### WHAT TO PRODUCE
Please reproduce the data below, changing every "Call Us" to "Contact Us" and leaving everything else unchanged.

══════

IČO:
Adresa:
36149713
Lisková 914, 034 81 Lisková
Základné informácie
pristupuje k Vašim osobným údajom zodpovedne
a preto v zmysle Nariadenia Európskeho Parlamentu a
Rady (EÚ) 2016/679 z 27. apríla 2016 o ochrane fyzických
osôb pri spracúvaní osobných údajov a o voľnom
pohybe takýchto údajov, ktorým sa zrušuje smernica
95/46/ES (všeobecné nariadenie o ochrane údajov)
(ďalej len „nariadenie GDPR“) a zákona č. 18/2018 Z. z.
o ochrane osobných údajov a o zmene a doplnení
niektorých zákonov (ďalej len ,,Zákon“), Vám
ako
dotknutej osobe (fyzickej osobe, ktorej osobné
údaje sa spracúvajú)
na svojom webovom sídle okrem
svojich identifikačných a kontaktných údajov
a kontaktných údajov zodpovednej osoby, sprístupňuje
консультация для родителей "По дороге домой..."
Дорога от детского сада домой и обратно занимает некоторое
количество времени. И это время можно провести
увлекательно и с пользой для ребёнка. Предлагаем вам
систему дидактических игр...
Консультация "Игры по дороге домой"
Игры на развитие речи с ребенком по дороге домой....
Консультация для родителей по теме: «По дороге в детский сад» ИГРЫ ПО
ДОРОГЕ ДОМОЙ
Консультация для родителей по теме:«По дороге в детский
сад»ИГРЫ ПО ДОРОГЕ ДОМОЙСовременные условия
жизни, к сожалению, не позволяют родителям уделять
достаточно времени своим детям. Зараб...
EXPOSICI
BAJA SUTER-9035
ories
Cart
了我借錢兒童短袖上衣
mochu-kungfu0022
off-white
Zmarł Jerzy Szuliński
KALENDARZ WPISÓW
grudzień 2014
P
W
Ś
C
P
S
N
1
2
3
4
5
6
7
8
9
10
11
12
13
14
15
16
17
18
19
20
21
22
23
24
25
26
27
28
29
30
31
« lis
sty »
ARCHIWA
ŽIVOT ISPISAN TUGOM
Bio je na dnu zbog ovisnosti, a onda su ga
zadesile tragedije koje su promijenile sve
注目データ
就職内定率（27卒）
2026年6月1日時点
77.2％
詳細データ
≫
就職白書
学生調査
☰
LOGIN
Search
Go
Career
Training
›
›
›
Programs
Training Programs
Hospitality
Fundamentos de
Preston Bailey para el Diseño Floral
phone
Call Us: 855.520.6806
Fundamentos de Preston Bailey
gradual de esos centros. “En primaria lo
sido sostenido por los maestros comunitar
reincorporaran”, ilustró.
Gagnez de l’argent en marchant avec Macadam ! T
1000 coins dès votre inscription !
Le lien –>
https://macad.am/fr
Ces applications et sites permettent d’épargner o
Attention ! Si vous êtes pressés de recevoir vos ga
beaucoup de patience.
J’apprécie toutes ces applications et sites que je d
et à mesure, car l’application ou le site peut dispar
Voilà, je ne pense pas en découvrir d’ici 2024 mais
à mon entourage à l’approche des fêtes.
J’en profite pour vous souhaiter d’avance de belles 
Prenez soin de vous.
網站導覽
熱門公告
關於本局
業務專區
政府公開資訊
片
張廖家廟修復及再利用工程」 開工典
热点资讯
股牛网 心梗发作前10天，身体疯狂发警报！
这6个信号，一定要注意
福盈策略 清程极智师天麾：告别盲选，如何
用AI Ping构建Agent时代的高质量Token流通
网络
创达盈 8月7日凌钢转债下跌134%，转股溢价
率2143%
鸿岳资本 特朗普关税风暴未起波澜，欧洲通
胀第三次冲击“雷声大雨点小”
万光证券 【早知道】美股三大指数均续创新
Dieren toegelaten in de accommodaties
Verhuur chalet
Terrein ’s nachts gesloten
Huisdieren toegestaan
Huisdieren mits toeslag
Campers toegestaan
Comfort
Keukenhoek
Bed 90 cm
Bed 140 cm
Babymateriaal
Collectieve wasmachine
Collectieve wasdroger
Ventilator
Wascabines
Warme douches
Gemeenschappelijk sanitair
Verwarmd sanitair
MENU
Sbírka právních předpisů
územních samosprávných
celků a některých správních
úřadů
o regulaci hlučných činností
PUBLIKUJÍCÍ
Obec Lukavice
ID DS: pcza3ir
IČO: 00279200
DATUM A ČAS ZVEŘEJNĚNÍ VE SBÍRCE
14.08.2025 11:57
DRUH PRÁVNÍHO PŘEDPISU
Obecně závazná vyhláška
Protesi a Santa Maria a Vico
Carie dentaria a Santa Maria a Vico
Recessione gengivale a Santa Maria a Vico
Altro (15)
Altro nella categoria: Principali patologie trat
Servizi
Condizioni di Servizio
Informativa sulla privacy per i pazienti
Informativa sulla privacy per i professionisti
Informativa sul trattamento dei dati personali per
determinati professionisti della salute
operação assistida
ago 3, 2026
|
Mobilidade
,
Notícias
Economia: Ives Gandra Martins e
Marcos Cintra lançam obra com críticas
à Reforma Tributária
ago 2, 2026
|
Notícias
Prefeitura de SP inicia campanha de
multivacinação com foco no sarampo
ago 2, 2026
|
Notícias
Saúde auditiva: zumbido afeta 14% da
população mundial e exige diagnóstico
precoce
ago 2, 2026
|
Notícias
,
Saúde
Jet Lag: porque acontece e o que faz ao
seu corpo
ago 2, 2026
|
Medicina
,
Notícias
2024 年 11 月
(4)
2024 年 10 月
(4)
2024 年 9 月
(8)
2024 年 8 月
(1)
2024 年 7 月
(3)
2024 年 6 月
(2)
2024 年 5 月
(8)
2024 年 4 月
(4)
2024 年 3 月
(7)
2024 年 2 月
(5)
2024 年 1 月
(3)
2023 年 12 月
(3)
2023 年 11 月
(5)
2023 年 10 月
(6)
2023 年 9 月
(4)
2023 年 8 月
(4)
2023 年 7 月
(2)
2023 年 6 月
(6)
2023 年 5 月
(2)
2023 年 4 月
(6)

══════

### FINISHED EXERCISE
IČO:
Adresa:
36149713
Lisková 914, 034 81 Lisková
Základné informácie
pristupuje k Vašim osobným údajom zodpovedne
a preto v zmysle Nariadenia Európskeho Parlamentu a
Rady (EÚ) 2016/679 z 27. apríla 2016 o ochrane fyzických
osôb pri spracúvaní osobných údajov a o voľnom
pohybe takýchto údajov, ktorým sa zrušuje smernica
95/46/ES (všeobecné nariadenie o ochrane údajov)
(ďalej len „nariadenie GDPR“) a zákona č. 18/2018 Z. z.
o ochrane osobných údajov a o zmene a doplnení
niektorých zákonov (ďalej len ,,Zákon“), Vám
ako
dotknutej osobe (fyzickej osobe, ktorej osobné
údaje sa spracúvajú)
na svojom webovom sídle okrem
svojich identifikačných a kontaktných údajov
a kontaktných údajov zodpovednej osoby, sprístupňuje
консультация для родителей "По дороге домой..."
Дорога от детского сада домой и обратно занимает некоторое
количество времени. И это время можно провести
увлекательно и с пользой для ребёнка. Предлагаем вам
систему дидактических игр...
Консультация "Игры по дороге домой"
Игры на развитие речи с ребенком по дороге домой....
Консультация для родителей по теме: «По дороге в детский сад» ИГРЫ ПО
ДОРОГЕ ДОМОЙ
Консультация для родителей по теме:«По дороге в детский
сад»ИГРЫ ПО ДОРОГЕ ДОМОЙСовременные условия
жизни, к сожалению, не позволяют родителям уделять
достаточно времени своим детям. Зараб...
EXPOSICI
BAJA SUTER-9035
ories
Cart
了我借錢兒童短袖上衣
mochu-kungfu0022
off-white
Zmarł Jerzy Szuliński
KALENDARZ WPISÓW
grudzień 2014
P
W
Ś
C
P
S
N
1
2
3
4
5
6
7
8
9
10
11
12
13
14
15
16
17
18
19
20
21
22
23
24
25
26
27
28
29
30
31
« lis
sty »
ARCHIWA
ŽIVOT ISPISAN TUGOM
Bio je na dnu zbog ovisnosti, a onda su ga
zadesile tragedije koje su promijenile sve
注目データ
就職内定率（27卒）
2026年6月1日時点
77.2％
詳細データ
≫
就職白書
学生調査
☰
LOGIN
Search
Go
Career
Training
›
›
›
Programs
Training Programs
Hospitality
Fundamentos de
Preston Bailey para el Diseño Floral
phone
Contact Us: 855.520.6806
Fundamentos de Preston Bailey
gradual de esos centros. “En primaria lo
sido sostenido por los maestros comunitar
reincorporaran”, ilustró.
Gagnez de l’argent en marchant avec Macadam ! T
1000 coins dès votre inscription !
Le lien –>
https://macad.am/fr
Ces applications et sites permettent d’épargner o
Attention ! Si vous êtes pressés de recevoir vos ga
beaucoup de patience.
J’apprécie toutes ces applications et sites que je d
et à mesure, car l’application ou le site peut dispar
Voilà, je ne pense pas en découvrir d’ici 2024 mais
à mon entourage à l’approche des fêtes.
J’en profite pour vous souhaiter d’avance de belles 
Prenez soin de vous.
網站導覽
熱門公告
關於本局
業務專區
政府公開資訊
片
張廖家廟修復及再利用工程」 開工典
热点资讯
股牛网 心梗发作前10天，身体疯狂发警报！
这6个信号，一定要注意
福盈策略 清程极智师天麾：告别盲选，如何
用AI Ping构建Agent时代的高质量Token流通
网络
创达盈 8月7日凌钢转债下跌134%，转股溢价
率2143%
鸿岳资本 特朗普关税风暴未起波澜，欧洲通
胀第三次冲击“雷声大雨点小”
万光证券 【早知道】美股三大指数均续创新
Dieren toegelaten in de accommodaties
Verhuur chalet
Terrein ’s nachts gesloten
Huisdieren toegestaan
Huisdieren mits toeslag
Campers toegestaan
Comfort
Keukenhoek
Bed 90 cm
Bed 140 cm
Babymateriaal
Collectieve wasmachine
Collectieve wasdroger
Ventilator
Wascabines
Warme douches
Gemeenschappelijk sanitair
Verwarmd sanitair
MENU
Sbírka právních předpisů
územních samosprávných
celků a některých správních
úřadů
o regulaci hlučných činností
PUBLIKUJÍCÍ
Obec Lukavice
ID DS: pcza3ir
IČO: 00279200
DATUM A ČAS ZVEŘEJNĚNÍ VE SBÍRCE
14.08.2025 11:57
DRUH PRÁVNÍHO PŘEDPISU
Obecně závazná vyhláška
Protesi a Santa Maria a Vico
Carie dentaria a Santa Maria a Vico
Recessione gengivale a Santa Maria a Vico
Altro (15)
Altro nella categoria: Principali patologie trat
Servizi
Condizioni di Servizio
Informativa sulla privacy per i pazienti
Informativa sulla privacy per i professionisti
Informativa sul trattamento dei dati personali per
determinati professionisti della salute
operação assistida
ago 3, 2026
|
Mobilidade
,
Notícias
Economia: Ives Gandra Martins e
Marcos Cintra lançam obra com críticas
à Reforma Tributária
ago 2, 2026
|
Notícias
Prefeitura de SP inicia campanha de
multivacinação com foco no sarampo
ago 2, 2026
|
Notícias
Saúde auditiva: zumbido afeta 14% da
população mundial e exige diagnóstico
precoce
ago 2, 2026
|
Notícias
,
Saúde
Jet Lag: porque acontece e o que faz ao
seu corpo
ago 2, 2026
|
Medicina
,
Notícias
2024 年 11 月
(4)
2024 年 10 月
(4)
2024 年 9 月
(8)
2024 年 8 月
(1)
2024 年 7 月
(3)
2024 年 6 月
(2)
2024 年 5 月
(8)
2024 年 4 月
(4)
2024 年 3 月
(7)
2024 年 2 月
(5)
2024 年 1 月
(3)
2023 年 12 月
(3)
2023 年 11 月
(5)
2023 年 10 月
(6)
2023 年 9 月
(4)
2023 年 8 月
(4)
2023 年 7 月
(2)
2023 年 6 月
(6)
2023 年 5 月
(2)
2023 年 4 月
(6)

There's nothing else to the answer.